A Robust Pipeline for Differentially Private Federated Learning on Imbalanced Clinical Data using SMOTETomek and FedProx
It addresses privacy-utility trade-offs for healthcare applications using federated learning, but is incremental as it combines existing techniques.
The paper tackled the challenge of maintaining clinical utility while ensuring privacy in federated learning on imbalanced medical data, achieving over 77% recall with strong privacy guarantees (epsilon 9.0).
Federated Learning (FL) presents a groundbreaking approach for collaborative health research, allowing model training on decentralized data while safeguarding patient privacy. FL offers formal security guarantees when combined with Differential Privacy (DP). The integration of these technologies, however, introduces a significant trade-off between privacy and clinical utility, a challenge further complicated by the severe class imbalance often present in medical datasets. The research presented herein addresses these interconnected issues through a systematic, multi-stage analysis. An FL framework was implemented for cardiovascular risk prediction, where initial experiments showed that standard methods struggled with imbalanced data, resulting in a recall of zero. To overcome such a limitation, we first integrated the hybrid Synthetic Minority Over-sampling Technique with Tomek Links (SMOTETomek) at the client level, successfully developing a clinically useful model. Subsequently, the framework was optimized for non-IID data using a tuned FedProx algorithm. Our final results reveal a clear, non-linear trade-off between the privacy budget (epsilon) and model recall, with the optimized FedProx consistently out-performing standard FedAvg.
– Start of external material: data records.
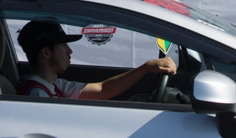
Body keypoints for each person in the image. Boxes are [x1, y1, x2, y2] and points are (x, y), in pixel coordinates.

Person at [15, 20, 176, 100]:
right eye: (63, 46)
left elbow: (102, 89)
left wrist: (147, 67)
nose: (70, 50)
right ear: (46, 53)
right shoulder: (37, 93)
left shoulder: (53, 84)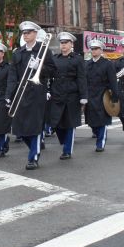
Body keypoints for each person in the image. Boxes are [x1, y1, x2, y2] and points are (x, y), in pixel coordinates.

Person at [6, 21, 56, 170]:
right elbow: (12, 76)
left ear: (35, 34)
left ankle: (33, 157)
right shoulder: (17, 53)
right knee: (20, 128)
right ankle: (36, 145)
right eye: (24, 33)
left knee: (34, 127)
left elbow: (53, 71)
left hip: (36, 93)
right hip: (20, 94)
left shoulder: (43, 50)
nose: (26, 35)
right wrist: (9, 94)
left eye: (28, 32)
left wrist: (39, 69)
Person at [48, 32, 87, 160]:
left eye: (66, 43)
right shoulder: (55, 58)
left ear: (71, 44)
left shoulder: (77, 59)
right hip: (57, 94)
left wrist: (83, 96)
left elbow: (81, 78)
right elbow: (49, 76)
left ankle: (67, 150)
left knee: (69, 124)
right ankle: (65, 142)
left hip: (71, 95)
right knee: (56, 123)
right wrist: (48, 90)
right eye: (62, 43)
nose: (63, 45)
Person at [84, 39, 118, 153]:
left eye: (96, 49)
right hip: (89, 94)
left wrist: (115, 97)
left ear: (101, 50)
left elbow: (113, 81)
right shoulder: (87, 64)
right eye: (92, 49)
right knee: (91, 121)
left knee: (102, 120)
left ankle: (100, 143)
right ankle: (99, 134)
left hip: (102, 95)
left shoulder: (107, 64)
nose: (93, 51)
An optimal operational region was identified on the privacy-utility frontier, where strong privacy guarantees (with epsilon 9.0) can be achieved while maintaining high clinical utility (recall greater than 77%). Ultimately, our study provides a practical methodological blueprint for creating effective, secure, and accurate diagnostic tools that can be applied to real-world, heterogeneous healthcare data.